READING TEXT:
::::::

Matorin later approached Rauscher and Belsky with a business opportunity. Matorin told

Rauscher and Belsky that he owned and controlled MII and he wanted to join forces with them in

a manner that would enable them to capitalize on MII’s exclusive rights and the developing

cryotherapy market. Matorin, Rauscher, and Belsky agreed to form a new entity, MIP, to market

and distribute cryotherapy devices in the United States. To that end, on July 15, 2010, they

executed the MIP Limited Liability Company Agreement (the LLC Agreement). Under the terms

of the LLC Agreement, the members and their “affiliates” were prohibited from competing with

MIP without the consent of the other members.2 The LLC Agreement also prohibited the members

2 The LLC Agreement defined “affiliate” of a person to include a corporation in which the person had the right to exercise, directly or indirectly, more than fifty-one percent of the corporation’s voting rights.

–2– and their affiliates from profiting from any transactions with MIP unless the other members agreed

to the transaction.

On the same date MIP was formed, MIP and MII executed an “Exclusive Option

Agreement.” The Option Agreement granted MIP the right to acquire cryotherapy equipment

from MII at the “least possible cost.” It defined least possible cost as “the lesser of (a) the cost for

such [equipment] paid by MII or (b) such other amount agreed upon by the parties.” The Option

Agreement further provided that all sales of cryotherapy equipment in the United States must occur

through MIP.

Over the course of a year and a half, MIP purchased nineteen Criomed devices from MII.

Matorin, simultaneously acting on behalf of both MIP and MII, transferred $208,200 from MIP to

MII in consideration for those devices. However, MII’s total cost for the devices, which included

both the amounts it paid Criomed for the devices and the cost to have the devices shipped to the

United States totaled $100,487.90.

Meanwhile, Rauscher had formed CryoUSA, a business that allowed customers to obtain

cryotherapy treatments at storefront locations. At some point, CryoUSA also began importing

Criomed devices. MIP eventually ceased operations.

::::::

SUPPLIED DATA:
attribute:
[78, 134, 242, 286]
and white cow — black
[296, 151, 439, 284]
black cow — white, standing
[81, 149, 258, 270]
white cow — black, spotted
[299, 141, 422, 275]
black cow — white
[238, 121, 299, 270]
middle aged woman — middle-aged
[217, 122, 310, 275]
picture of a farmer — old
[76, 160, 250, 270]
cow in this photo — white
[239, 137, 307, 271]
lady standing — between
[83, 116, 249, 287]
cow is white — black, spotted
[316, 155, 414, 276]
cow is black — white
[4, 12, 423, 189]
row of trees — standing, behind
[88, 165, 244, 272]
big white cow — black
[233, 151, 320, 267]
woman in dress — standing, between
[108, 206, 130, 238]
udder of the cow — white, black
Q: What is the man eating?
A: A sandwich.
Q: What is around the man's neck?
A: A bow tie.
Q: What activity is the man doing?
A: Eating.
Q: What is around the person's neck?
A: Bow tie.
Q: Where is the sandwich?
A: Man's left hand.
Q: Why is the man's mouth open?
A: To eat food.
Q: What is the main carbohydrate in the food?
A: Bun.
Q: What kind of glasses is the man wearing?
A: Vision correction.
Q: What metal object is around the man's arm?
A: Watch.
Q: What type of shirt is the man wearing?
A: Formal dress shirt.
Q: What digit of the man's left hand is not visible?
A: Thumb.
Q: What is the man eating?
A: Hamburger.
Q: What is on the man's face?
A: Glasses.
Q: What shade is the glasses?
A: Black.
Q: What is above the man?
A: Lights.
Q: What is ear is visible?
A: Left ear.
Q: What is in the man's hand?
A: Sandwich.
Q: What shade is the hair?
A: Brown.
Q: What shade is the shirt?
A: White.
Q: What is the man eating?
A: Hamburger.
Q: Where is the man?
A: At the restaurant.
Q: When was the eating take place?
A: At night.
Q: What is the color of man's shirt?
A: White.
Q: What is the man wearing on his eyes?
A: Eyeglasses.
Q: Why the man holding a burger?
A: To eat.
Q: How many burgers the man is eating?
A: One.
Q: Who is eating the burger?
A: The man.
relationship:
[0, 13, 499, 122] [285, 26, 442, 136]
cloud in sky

::::::

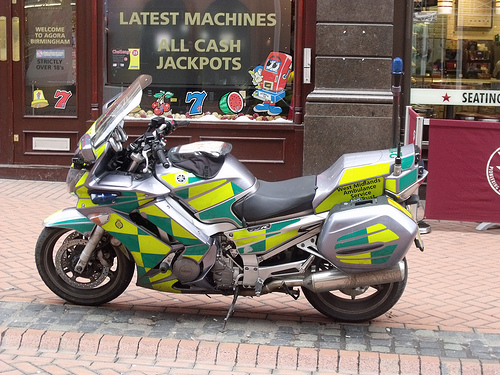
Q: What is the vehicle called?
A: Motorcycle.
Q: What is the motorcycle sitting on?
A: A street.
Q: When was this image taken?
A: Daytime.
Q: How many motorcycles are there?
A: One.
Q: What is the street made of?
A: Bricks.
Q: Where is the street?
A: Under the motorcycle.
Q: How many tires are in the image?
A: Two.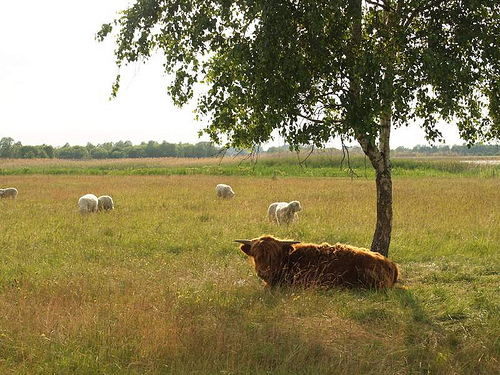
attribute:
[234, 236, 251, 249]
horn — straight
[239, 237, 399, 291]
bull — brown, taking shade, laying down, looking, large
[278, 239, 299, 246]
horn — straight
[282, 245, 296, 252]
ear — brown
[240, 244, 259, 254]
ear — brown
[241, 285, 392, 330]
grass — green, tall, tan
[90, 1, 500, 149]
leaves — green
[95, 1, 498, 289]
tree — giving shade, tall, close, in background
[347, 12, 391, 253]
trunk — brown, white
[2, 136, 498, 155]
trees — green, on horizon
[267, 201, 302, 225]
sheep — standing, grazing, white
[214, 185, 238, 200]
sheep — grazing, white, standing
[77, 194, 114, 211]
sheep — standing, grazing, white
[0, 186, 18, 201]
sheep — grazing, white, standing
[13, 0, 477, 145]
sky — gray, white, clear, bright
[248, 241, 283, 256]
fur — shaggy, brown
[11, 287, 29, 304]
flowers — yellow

::::::

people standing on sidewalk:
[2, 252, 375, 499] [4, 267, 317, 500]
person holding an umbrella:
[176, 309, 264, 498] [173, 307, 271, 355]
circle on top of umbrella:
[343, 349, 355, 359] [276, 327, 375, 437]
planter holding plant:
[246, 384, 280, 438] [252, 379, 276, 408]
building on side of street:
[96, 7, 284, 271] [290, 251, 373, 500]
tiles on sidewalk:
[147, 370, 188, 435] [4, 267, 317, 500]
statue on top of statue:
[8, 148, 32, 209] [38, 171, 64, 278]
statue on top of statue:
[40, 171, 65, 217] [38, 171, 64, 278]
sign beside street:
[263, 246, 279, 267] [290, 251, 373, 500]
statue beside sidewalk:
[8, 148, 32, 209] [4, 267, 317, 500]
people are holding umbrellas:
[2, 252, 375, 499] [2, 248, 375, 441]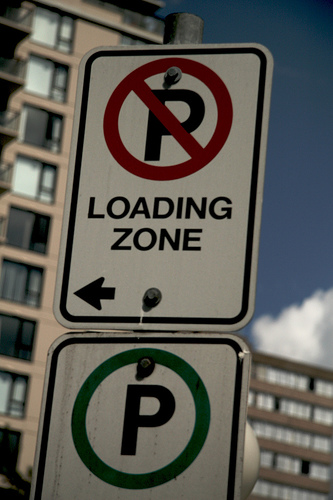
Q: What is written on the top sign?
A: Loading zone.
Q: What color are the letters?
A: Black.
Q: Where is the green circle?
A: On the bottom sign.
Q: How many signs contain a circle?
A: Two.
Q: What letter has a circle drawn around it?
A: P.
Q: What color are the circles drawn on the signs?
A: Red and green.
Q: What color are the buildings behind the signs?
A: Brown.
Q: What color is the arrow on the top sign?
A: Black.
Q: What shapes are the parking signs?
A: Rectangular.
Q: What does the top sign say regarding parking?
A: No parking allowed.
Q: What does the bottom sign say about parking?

::::::

WORK TO DO:
**A)** According to the excerpt about MIP, on what date was the MIP Limited Liability Company Agreement executed?
**B)** Reproduce verbatim the stretch of the excerpt about MIP from "Agreement further provided" through "devices from MII.".

OUTPUTS:
**A)** July 15, 2010.

**B)**
Agreement further provided that all sales of cryotherapy equipment in the United States must occur

through MIP.

Over the course of a year and a half, MIP purchased nineteen Criomed devices from MII.